Branding Three-step
Book marketing is one of the oddest, yet normal marketing jobs one can have (and this doesn’t include the rapidly evolving digital, post-book-store world Amazon created and dominates).
Selling books is a good case study in the fundamentals of brand marketing. Awareness, belief and validation are all steps in the decision chain buyers have. With books, this plays out in a lot of uncommon ways, though the end goals remain the same.
Starting with the author’s platform, the first step is to build awareness. A great deal of typical PR goes into a publisher backed book, making the entire market aware that the book exists and has an alleged value or differentiation (that there is not a dimes worth of value or differentiation between typical romance novels shows that marketing can overcome reality). Pre-release excerpts from books create awareness, but also set the stage for the next mandatory book/brand market step.
After a target market is aware that a book exists, they have to understand its value. Book excerpts create awareness as well as demonstrate value. So too do formal book reviews, jacket notes and endorsements. People do judge books by their covers, and everything from artwork down to back cover blurbs creates perceived differentiation and value.
Reviews – both formal and consumer – validate the book’s brand, the third steps in classic branding. Many people still scan the New York Times bestseller list for validation (despite that system having been gamed by crafty authors, or via orchestrated “buy downs” on the day the book is released to create instant Amazon best sellers) and even more won’t bother buying a book that has fewer than three stars from Amazon customer reviews. Validation of brand value is oddly more important to book buyers than some people purchasing a Porsche.
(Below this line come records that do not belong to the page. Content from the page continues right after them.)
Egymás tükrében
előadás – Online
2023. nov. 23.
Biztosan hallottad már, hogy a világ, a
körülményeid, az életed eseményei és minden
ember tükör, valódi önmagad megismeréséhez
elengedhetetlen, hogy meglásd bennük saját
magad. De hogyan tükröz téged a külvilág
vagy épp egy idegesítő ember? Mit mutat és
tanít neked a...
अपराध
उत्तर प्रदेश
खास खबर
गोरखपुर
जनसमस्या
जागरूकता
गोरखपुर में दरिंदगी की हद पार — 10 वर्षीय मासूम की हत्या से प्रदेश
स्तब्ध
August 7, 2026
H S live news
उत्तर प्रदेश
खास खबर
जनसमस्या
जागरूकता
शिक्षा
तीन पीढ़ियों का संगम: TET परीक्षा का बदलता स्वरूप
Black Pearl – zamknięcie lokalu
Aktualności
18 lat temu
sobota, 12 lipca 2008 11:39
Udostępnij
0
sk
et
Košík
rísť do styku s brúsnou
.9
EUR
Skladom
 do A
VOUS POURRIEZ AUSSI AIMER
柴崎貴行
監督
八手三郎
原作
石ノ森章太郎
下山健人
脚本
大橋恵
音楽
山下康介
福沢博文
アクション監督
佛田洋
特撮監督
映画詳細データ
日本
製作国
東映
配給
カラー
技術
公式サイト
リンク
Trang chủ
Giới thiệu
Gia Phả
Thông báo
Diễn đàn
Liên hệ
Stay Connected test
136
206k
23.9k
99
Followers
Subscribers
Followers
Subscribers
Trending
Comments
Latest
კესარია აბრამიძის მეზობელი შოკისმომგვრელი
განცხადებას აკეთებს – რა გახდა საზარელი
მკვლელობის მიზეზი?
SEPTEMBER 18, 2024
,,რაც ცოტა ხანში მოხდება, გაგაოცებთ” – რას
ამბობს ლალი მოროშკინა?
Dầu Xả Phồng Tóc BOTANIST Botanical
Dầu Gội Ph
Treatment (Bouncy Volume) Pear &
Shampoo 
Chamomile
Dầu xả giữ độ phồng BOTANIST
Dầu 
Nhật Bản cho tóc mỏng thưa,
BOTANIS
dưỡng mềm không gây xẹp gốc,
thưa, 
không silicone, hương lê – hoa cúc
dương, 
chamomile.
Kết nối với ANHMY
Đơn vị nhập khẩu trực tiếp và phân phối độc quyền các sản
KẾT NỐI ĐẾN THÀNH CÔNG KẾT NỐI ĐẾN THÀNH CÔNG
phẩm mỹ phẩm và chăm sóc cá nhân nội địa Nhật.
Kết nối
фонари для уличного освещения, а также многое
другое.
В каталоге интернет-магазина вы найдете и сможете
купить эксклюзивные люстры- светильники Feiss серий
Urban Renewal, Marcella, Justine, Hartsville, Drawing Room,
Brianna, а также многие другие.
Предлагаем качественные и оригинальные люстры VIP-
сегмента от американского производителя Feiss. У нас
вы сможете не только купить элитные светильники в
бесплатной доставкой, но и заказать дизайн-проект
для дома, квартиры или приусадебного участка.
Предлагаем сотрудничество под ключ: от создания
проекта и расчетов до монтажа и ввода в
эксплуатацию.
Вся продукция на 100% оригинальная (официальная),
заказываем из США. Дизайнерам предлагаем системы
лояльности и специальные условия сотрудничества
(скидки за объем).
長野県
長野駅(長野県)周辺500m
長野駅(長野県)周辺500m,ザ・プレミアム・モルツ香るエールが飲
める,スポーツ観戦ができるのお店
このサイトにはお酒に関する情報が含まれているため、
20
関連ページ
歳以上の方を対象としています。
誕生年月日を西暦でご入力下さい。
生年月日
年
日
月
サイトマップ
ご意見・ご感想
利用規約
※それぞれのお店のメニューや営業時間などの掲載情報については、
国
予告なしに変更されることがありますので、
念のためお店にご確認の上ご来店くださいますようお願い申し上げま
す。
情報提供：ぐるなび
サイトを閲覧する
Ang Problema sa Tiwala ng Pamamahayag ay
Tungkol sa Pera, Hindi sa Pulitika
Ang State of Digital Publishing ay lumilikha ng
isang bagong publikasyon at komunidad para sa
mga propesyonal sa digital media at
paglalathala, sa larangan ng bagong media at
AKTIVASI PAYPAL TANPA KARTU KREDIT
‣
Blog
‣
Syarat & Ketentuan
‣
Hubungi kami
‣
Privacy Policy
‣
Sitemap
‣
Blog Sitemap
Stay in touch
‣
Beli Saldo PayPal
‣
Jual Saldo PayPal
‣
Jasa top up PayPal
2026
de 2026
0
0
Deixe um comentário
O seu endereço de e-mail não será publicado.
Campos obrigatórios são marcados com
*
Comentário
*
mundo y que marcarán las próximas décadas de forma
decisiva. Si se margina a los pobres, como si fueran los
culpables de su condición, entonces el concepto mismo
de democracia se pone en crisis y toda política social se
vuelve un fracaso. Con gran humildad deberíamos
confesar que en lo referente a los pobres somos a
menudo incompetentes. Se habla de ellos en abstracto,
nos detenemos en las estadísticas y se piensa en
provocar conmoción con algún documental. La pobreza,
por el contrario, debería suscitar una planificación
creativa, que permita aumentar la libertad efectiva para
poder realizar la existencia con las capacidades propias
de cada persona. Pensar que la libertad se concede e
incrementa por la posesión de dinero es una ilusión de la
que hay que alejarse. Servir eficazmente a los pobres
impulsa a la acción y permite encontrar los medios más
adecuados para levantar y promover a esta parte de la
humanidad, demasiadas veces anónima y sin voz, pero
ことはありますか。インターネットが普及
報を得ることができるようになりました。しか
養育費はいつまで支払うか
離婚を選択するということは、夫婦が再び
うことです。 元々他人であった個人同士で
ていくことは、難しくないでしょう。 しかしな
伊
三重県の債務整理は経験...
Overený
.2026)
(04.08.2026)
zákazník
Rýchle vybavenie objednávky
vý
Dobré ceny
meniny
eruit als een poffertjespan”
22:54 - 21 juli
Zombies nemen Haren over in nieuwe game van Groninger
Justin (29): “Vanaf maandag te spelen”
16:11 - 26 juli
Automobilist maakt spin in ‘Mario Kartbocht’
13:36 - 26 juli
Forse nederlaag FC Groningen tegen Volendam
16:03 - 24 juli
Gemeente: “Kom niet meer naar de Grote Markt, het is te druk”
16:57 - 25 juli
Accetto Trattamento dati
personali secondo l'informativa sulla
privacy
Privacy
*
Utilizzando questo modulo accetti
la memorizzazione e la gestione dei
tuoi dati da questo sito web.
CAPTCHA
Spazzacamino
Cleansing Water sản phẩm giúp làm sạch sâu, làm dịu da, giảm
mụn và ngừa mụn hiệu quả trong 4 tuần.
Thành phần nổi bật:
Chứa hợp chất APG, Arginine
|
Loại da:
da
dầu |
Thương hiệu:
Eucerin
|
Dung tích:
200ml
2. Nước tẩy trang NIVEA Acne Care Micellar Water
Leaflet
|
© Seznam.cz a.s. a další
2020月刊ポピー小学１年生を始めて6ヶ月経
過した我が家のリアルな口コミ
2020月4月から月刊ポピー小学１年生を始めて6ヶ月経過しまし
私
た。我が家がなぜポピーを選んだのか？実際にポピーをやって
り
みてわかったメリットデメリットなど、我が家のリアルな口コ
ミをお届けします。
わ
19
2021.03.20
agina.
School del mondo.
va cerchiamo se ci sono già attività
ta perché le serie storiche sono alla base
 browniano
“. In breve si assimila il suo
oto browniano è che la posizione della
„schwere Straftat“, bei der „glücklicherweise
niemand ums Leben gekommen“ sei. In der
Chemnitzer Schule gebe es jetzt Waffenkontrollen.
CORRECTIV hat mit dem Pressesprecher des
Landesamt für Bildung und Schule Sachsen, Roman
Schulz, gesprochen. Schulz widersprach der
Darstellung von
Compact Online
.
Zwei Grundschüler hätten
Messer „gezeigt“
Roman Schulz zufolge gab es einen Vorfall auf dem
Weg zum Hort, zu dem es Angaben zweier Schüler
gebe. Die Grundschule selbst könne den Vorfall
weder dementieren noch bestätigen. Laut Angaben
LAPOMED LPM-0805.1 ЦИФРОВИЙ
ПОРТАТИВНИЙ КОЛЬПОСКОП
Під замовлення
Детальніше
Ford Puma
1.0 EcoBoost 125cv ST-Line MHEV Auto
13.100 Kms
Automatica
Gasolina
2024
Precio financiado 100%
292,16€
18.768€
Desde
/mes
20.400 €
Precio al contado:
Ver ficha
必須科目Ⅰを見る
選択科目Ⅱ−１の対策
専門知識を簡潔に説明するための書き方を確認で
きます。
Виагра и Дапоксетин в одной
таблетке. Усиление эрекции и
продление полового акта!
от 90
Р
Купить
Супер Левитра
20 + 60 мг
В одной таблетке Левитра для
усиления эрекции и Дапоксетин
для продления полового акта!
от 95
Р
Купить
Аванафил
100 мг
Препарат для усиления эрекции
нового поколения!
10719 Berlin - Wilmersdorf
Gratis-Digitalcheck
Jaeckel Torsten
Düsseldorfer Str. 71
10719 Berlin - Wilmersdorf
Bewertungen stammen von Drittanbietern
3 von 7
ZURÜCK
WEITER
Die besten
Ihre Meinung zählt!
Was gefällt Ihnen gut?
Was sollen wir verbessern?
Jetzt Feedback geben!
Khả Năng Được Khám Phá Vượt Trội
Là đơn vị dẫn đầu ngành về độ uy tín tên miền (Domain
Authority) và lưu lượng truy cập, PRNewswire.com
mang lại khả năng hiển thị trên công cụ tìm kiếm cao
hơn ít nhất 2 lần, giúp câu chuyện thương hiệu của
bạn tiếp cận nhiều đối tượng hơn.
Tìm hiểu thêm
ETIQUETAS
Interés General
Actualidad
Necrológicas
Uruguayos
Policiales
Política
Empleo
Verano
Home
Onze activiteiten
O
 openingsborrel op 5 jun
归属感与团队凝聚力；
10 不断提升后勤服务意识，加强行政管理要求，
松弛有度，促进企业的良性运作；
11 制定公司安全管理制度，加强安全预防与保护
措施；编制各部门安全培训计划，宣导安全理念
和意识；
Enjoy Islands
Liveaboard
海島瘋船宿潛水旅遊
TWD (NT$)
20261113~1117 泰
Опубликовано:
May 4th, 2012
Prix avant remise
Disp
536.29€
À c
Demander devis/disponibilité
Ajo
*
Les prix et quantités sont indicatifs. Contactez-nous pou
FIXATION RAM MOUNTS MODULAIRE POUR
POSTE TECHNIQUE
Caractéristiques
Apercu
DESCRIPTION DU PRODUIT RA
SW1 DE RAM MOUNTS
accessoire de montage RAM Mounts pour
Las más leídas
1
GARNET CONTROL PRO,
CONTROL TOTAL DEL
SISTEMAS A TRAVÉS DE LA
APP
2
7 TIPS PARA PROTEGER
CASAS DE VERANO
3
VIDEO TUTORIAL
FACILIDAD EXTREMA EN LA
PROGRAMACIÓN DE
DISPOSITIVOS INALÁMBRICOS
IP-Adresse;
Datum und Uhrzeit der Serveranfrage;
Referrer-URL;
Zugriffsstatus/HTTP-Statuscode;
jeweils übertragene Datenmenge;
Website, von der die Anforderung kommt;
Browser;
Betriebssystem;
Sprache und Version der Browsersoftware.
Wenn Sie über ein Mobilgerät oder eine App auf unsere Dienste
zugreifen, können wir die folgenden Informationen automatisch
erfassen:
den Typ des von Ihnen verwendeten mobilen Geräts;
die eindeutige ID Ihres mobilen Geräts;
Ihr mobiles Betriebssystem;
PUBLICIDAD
Despite massive changes in the publishing and book retailing business, the functional aspects have not changed. Differentiate the value, build a brand, validate the brand, and get the market to validate it as well. Indeed the only real change in book selling with a traditional publisher is that most of the marketing work is now the responsibility of the author … which makes some folks wonder what the value of publishers may be in the modern world.